Problem description: Leave out the pictures and return every entry exactly as it appears.

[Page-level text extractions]
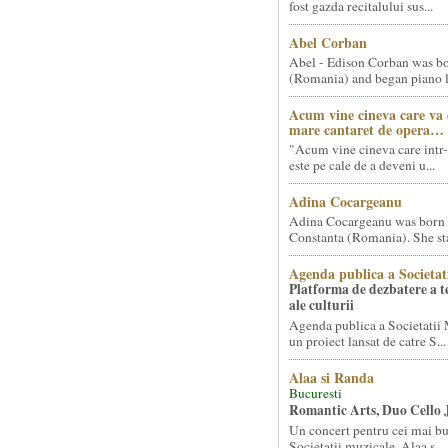
fost gazda recitalului sus...
Abel Corban
Abel - Edison Corban was bo
(Romania) and began piano le
Acum vine cineva care va
mare cantaret de opera…
"Acum vine cineva care intr-
este pe cale de a deveni u...
Adina Cocargeanu
Adina Cocargeanu was born 
Constanta (Romania). She star
Agenda publica a Societat
Platforma de dezbatere a 
ale culturii
Agenda publica a Societatii 
un proiect lansat de catre S...
Alaa si Randa
Bucuresti
Romantic Arts, Duo Cello 
Un concert pentru cei mai bun
Societatii muzicale, Alaa s...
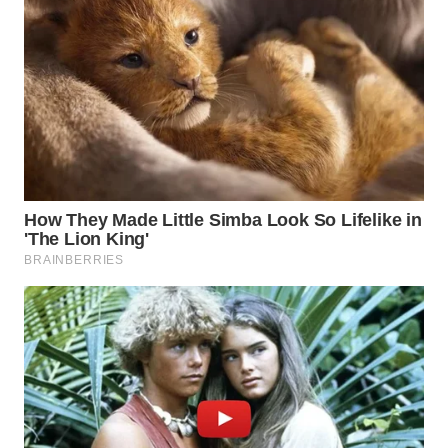
WN
MALUKU
WN
MALUT
WN
DAIRI
WN
DANAU
TOBA
WN
NIAS
WN
LANGKAT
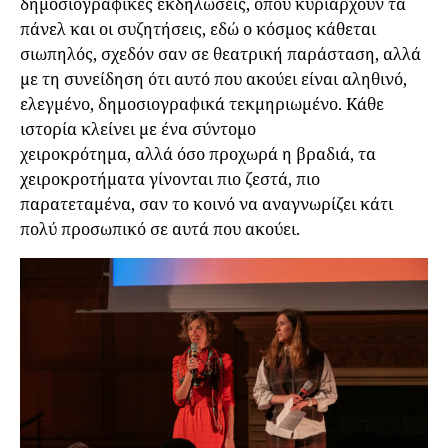
δημοσιογραφικές εκδηλώσεις, όπου κυριαρχούν τα
πάνελ και οι συζητήσεις, εδώ ο κόσμος κάθεται
σιωπηλός, σχεδόν σαν σε θεατρική παράσταση, αλλά
με τη συνείδηση ότι αυτό που ακούει είναι αληθινό,
ελεγμένο, δημοσιογραφικά τεκμηριωμένο. Κάθε
ιστορία κλείνει με ένα σύντομο
χειροκρότημα, αλλά όσο προχωρά η βραδιά, τα
χειροκροτήματα γίνονται πιο ζεστά, πιο
παρατεταμένα, σαν το κοινό να αναγνωρίζει κάτι
πολύ προσωπικό σε αυτά που ακούει.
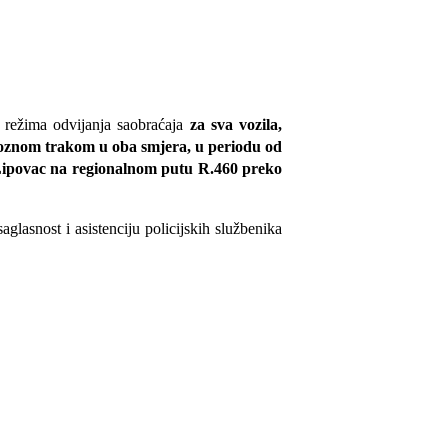
a režima odvijanja saobraćaja
za sva vozila,
voznom trakom u oba smjera, u periodu od
Lipovac na regionalnom putu R.460 preko
lasnost i asistenciju policijskih službenika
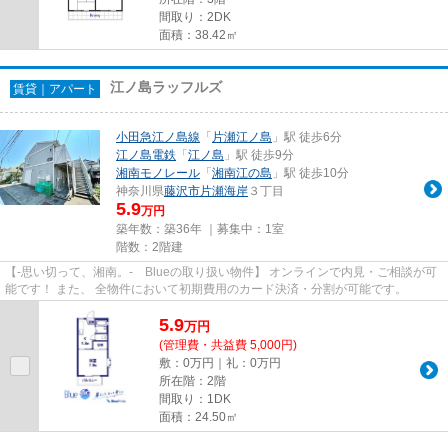
間取り：2DK
面積：38.42㎡
江ノ島ラッフルズ
賃貸｜アパート
小田急江ノ島線
「
片瀬江ノ島
」駅 徒歩6分
江ノ島電鉄
「
江ノ島
」駅 徒歩9分
湘南モノレール
「
湘南江の島
」駅 徒歩10分
神奈川県
藤沢市
片瀬海岸
３丁目
5.9
万円
築年数：築36年 ｜募集中：
1室
階数：2階建
【-思い切って、湘南。- Blueの取り扱い物件】 オンラインで内見・ご相談が可
能です！ また、 全物件において初期費用のカード決済・分割が可能です。
5.9
万
円
(管理費・共益費 5,000円)
敷：0万円｜礼：0万円
所在階：2階
間取り：1DK
面積：24.50㎡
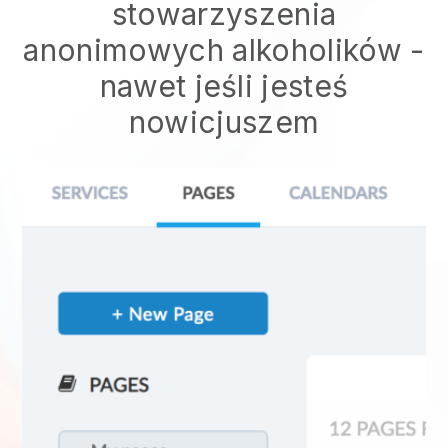
stowarzyszenia
anonimowych alkoholików
-
nawet jeśli jesteś
nowicjuszem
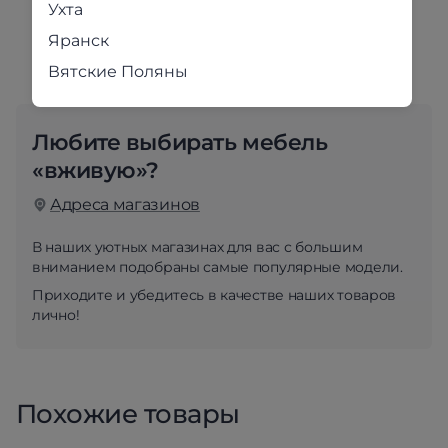
Ухта
Фабричная упаковка. Поддержка клиентов и
собственная сервисная служба.
Яранск
Вятские Поляны
Любите выбирать мебель
«вживую»?
Адреса магазинов
В наших уютных магазинах для вас с большим
вниманием подобраны самые популярные модели.
Приходите и убедитесь в качестве наших товаров
лично!
Похожие товары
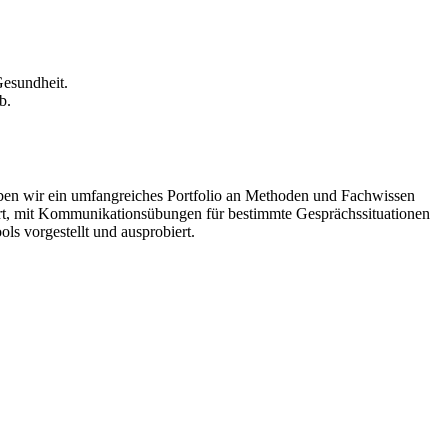
Gesundheit.
b.
aben wir ein umfangreiches Portfolio an Methoden und Fachwissen
tiert, mit Kommunikationsübungen für bestimmte Gesprächssituationen
ls vorgestellt und ausprobiert.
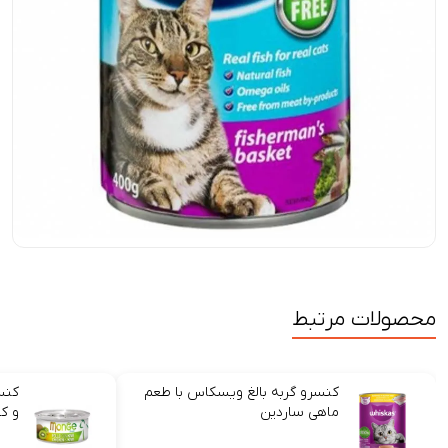
محصولات مرتبط
کنسرو گربه بالغ ویسکاس با طعم
کنس
ماهی ساردین
و ک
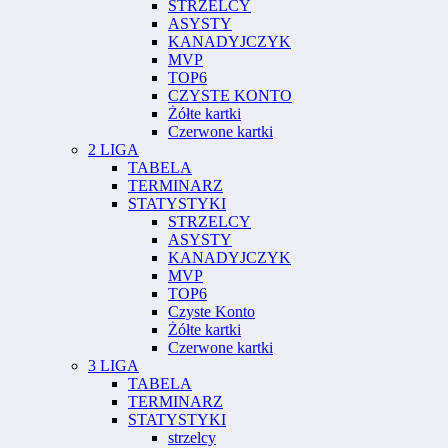
STRZELCY
ASYSTY
KANADYJCZYK
MVP
TOP6
CZYSTE KONTO
Żółte kartki
Czerwone kartki
2 LIGA
TABELA
TERMINARZ
STATYSTYKI
STRZELCY
ASYSTY
KANADYJCZYK
MVP
TOP6
Czyste Konto
Żółte kartki
Czerwone kartki
3 LIGA
TABELA
TERMINARZ
STATYSTYKI
strzelcy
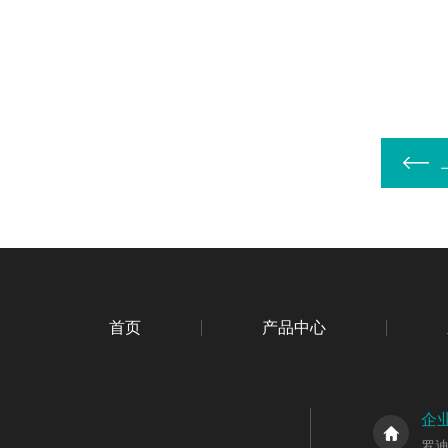
首页
产品中心
企
罗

Reply to the task:
fost gazda recitalului sus...
Abel Corban
Abel - Edison Corban was bo
(Romania) and began piano le
Acum vine cineva care va
mare cantaret de opera…
"Acum vine cineva care intr-
este pe cale de a deveni u...
Adina Cocargeanu
Adina Cocargeanu was born 
Constanta (Romania). She star
Agenda publica a Societat
Platforma de dezbatere a 
ale culturii
Agenda publica a Societatii 
un proiect lansat de catre S...
Alaa si Randa
Bucuresti
Romantic Arts, Duo Cello 
Un concert pentru cei mai bun
Societatii muzicale, Alaa s...
WN
MALUKU
WN
MALUT
WN
DAIRI
WN
DANAU
TOBA
WN
NIAS
WN
LANGKAT
δημοσιογραφικές εκδηλώσεις, όπου κυριαρχούν τα
πάνελ και οι συζητήσεις, εδώ ο κόσμος κάθεται
σιωπηλός, σχεδόν σαν σε θεατρική παράσταση, αλλά
με τη συνείδηση ότι αυτό που ακούει είναι αληθινό,
ελεγμένο, δημοσιογραφικά τεκμηριωμένο. Κάθε
ιστορία κλείνει με ένα σύντομο
χειροκρότημα, αλλά όσο προχωρά η βραδιά, τα
χειροκροτήματα γίνονται πιο ζεστά, πιο
παρατεταμένα, σαν το κοινό να αναγνωρίζει κάτι
πολύ προσωπικό σε αυτά που ακούει.
a režima odvijanja saobraćaja
za sva vozila,
voznom trakom u oba smjera, u periodu od
Lipovac na regionalnom putu R.460 preko
lasnost i asistenciju policijskih službenika
間取り：2DK
面積：38.42㎡
江ノ島ラッフルズ
賃貸｜アパート
小田急江ノ島線
「
片瀬江ノ島
」駅 徒歩6分
江ノ島電鉄
「
江ノ島
」駅 徒歩9分
湘南モノレール
「
湘南江の島
」駅 徒歩10分
神奈川県
藤沢市
片瀬海岸
３丁目
5.9
万円
築年数：築36年 ｜募集中：
1室
階数：2階建
【-思い切って、湘南。- Blueの取り扱い物件】 オンラインで内見・ご相談が可
能です！ また、 全物件において初期費用のカード決済・分割が可能です。
5.9
万
円
(管理費・共益費 5,000円)
敷：0万円｜礼：0万円
所在階：2階
間取り：1DK
面積：24.50㎡
stowarzyszenia
anonimowych alkoholików
-
nawet jeśli jesteś
nowicjuszem
Ухта
Фабричная упаковка. Поддержка клиентов и
собственная сервисная служба.
Яранск
Вятские Поляны
Любите выбирать мебель
«вживую»?
Адреса магазинов
В наших уютных магазинах для вас с большим
вниманием подобраны самые популярные модели.
Приходите и убедитесь в качестве наших товаров
лично!
Похожие товары
Gesundheit.
b.
aben wir ein umfangreiches Portfolio an Methoden und Fachwissen
tiert, mit Kommunikationsübungen für bestimmte Gesprächssituationen
ls vorgestellt und ausprobiert.
محصولات مرتبط
کنسرو گربه بالغ ویسکاس با طعم
کنس
ماهی ساردین
و ک
STRZELCY
ASYSTY
KANADYJCZYK
MVP
TOP6
CZYSTE KONTO
Żółte kartki
Czerwone kartki
2 LIGA
TABELA
TERMINARZ
STATYSTYKI
STRZELCY
ASYSTY
KANADYJCZYK
MVP
TOP6
Czyste Konto
Żółte kartki
Czerwone kartki
3 LIGA
TABELA
TERMINARZ
STATYSTYKI
strzelcy
首页
产品中心
企
罗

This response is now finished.